Growing conflicts and social breakdown culminated in "the Fall", a period around 2110 in which the destruction of Beacons by extremists left city-dwellers to die or flee to surviving cities, themselves diminishing in number and hostile towards refugees. Bellevue and Olympia fell at this time, while Victoria survived as a secluded police state for several decades longer. By the period in which the game is set, the rural communities in Western Washington that survived the Fall have disintegrated. In one series of letters, a Sennin named Triya reveals that she came to Washington long after the Fall in search of a cure for Beacon dependence for the world's few remaining cities; she eventually found this in Victoria, but its effectiveness is unknown.

==Development and release==

Eidolons primary creator, Kevin Maxon, began work on the game as a thesis project while studying game design at Western Washington University, and it was then developed over 20 months by Maxon's company Ice Water Games. Thematically, Maxon intended to contrast the transience of human civilization with the permanence of nature. This theme is reflected in the game's use of Walt Whitman's poem "Eidolons", which provided not only the title but quotations that appear when the protagonist sleeps. Maxon describes the game as "post-human" rather than "post-apocalyptic" because of the absence of human NPCs.

The game's design, influenced by academic debate on the relative priority of systems and stories in video games, was intended to separate its rule-based gameplay mechanics from the authored narrative of the backstory. The player character was left unspecified to avoid potential conflict between the character's goals and the player's. To allow the player to develop "mid-sized" goals between their overall exploration of the world and small-scale movement, the developers added the binoculars and the system of direction indicators linked to tags. The survival elements were designed to be minimal in order to allow relaxed exploration.

The graphics were first planned as two-dimensional but changed to three-dimensional to provide the experience of viewing a distant horizon. The lack of polygons and textures for in-game objects was originally intended to allow computers to render the game's expansive landscapes, but Maxon decided that this minimalist style was actually more attractive. Although there is no seasonal cycle in the game, shifts in the color palette over the course of each day were intended to suggest the passage of seasons from spring to winter.

A pre-release trailer in December 2013 drew attention from gaming media including comparisons of the visual style to that of Proteus. This early attention encouraged a Steam Greenlight campaign, after which Eidolon was released through Steam on August 1, 2014. The game is available for Windows and Mac, but the Ice Water Games website warns of compatibility problems under OS X with some recent video cards.

==Reception==

As of December 2016, Metacritic displays an aggregate review score for Eidolon of 64, representing "mixed or average reviews".

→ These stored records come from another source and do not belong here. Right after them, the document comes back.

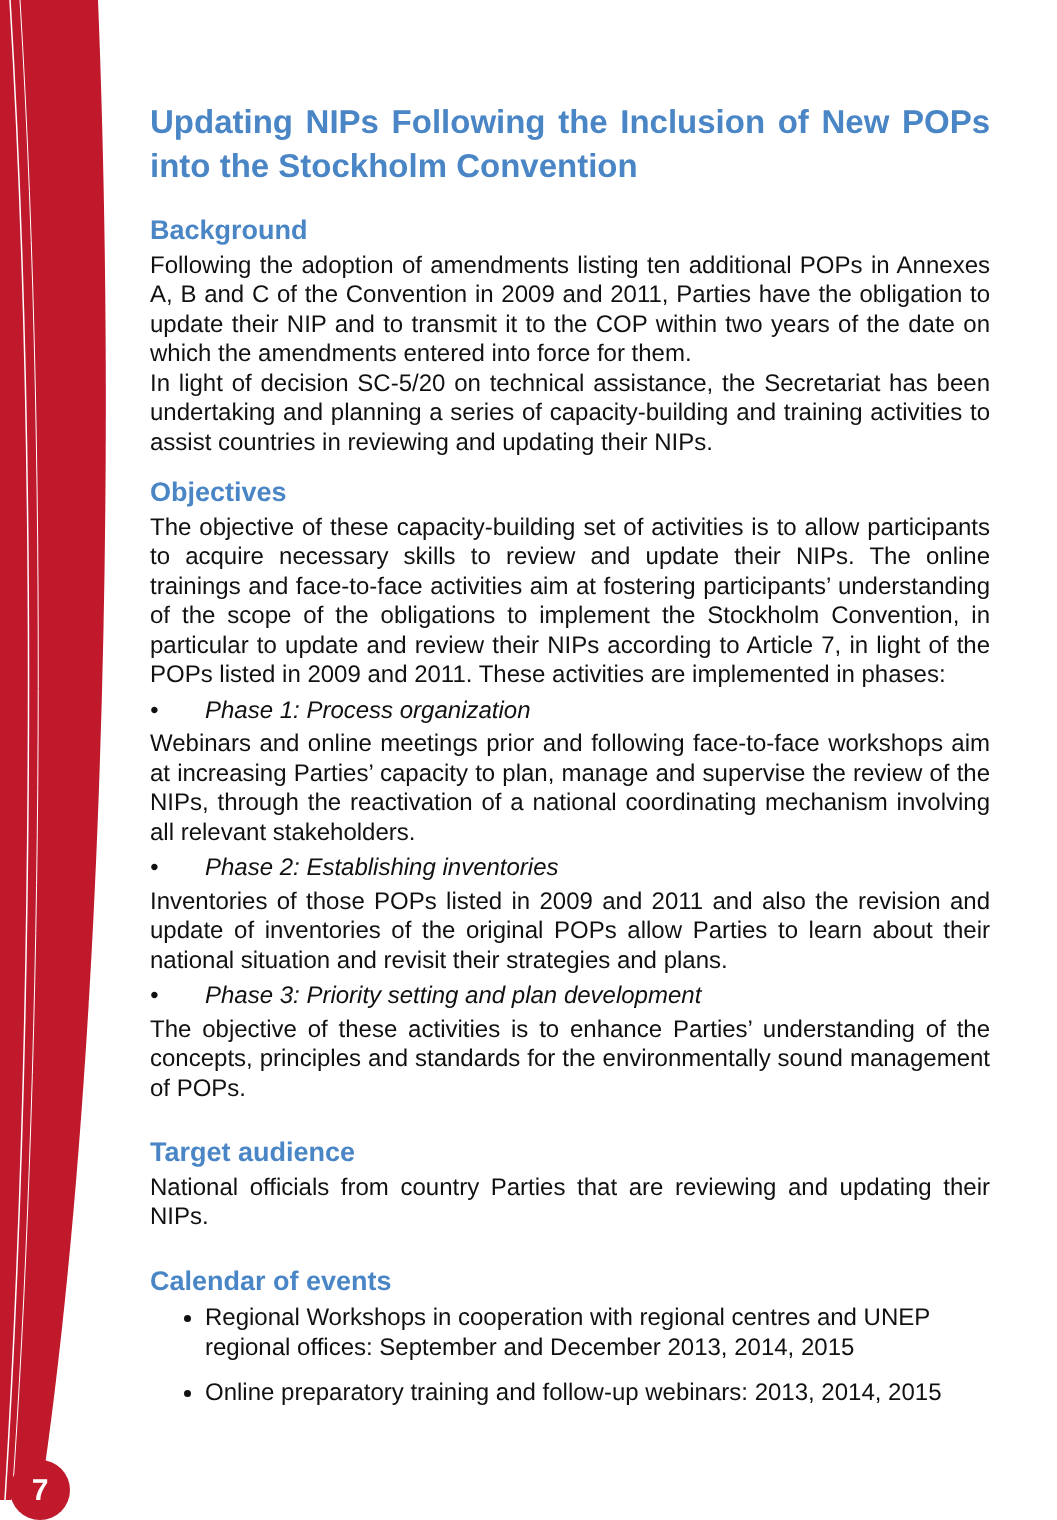7
Updating NIPs Following the Inclusion of New POPs into the Stockholm Convention
Background
Following the adoption of amendments listing ten additional POPs in Annexes A, B and C of the Convention in 2009 and 2011, Parties have the obligation to update their NIP and to transmit it to the COP within two years of the date on which the amendments entered into force for them.
In light of decision SC-5/20 on technical assistance, the Secretariat has been undertaking and planning a series of capacity-building and training activities to assist countries in reviewing and updating their NIPs.
Objectives
The objective of these capacity-building set of activities is to allow participants to acquire necessary skills to review and update their NIPs. The online trainings and face-to-face activities aim at fostering participants’ understanding of the scope of the obligations to implement the Stockholm Convention, in particular to update and review their NIPs according to Article 7, in light of the POPs listed in 2009 and 2011. These activities are implemented in phases:
• Phase 1: Process organization
Webinars and online meetings prior and following face-to-face workshops aim at increasing Parties’ capacity to plan, manage and supervise the review of the NIPs, through the reactivation of a national coordinating mechanism involving all relevant stakeholders.
• Phase 2: Establishing inventories
Inventories of those POPs listed in 2009 and 2011 and also the revision and update of inventories of the original POPs allow Parties to learn about their national situation and revisit their strategies and plans.
• Phase 3: Priority setting and plan development
The objective of these activities is to enhance Parties’ understanding of the concepts, principles and standards for the environmentally sound management of POPs.
Target audience
National officials from country Parties that are reviewing and updating their NIPs.
Calendar of events
Regional Workshops in cooperation with regional centres and UNEP regional offices: September and December 2013, 2014, 2015
Online preparatory training and follow-up webinars: 2013, 2014, 2015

Video game developer Jack de Quidt wrote a positive review for Rock, Paper, Shotgun, expressing their enjoyment of both the impressionistic graphics and the experience of navigation, "treating an open world as a great spatial puzzle". They especially praised the gradual pace of the game's revelations, concerning both the narrative and the details of the gameplay, and considered that spoilers could "rob this wonderful, strange game of its power".

Writing for Kill Screen, Chris Priestman gave Eidolon a score of 62. Priestman praised the appearance of the game's "routinely poetic expanse" and noted his desire to "compulsively snap screenshots", while also noting that he encountered graphical glitches. He viewed the narrative as interesting from a philosophical and science-fictional viewpoint, finding an implied connection between the theme of immortality and the player character's own ability to survive seemingly lethal events. However, the review took a less favorable view of the mechanics of discovering documents, arguing that this was over-repetitive and detracted from the intrinsic pleasure of exploration in an overjustification effect.

Radu Haulica's Softpedia review gave Eidolon three stars out of five ("poor"). In contrast to de Quidt, Haulica complained that discovering the narrative required excessive, tedious wandering, and also that the limited survival aspects provided insufficient additional reason for engagement. Haulica considered that although views of distant scenery could be effective, the minimal visual style and the "very limited and drab color palette" were generally unappealing.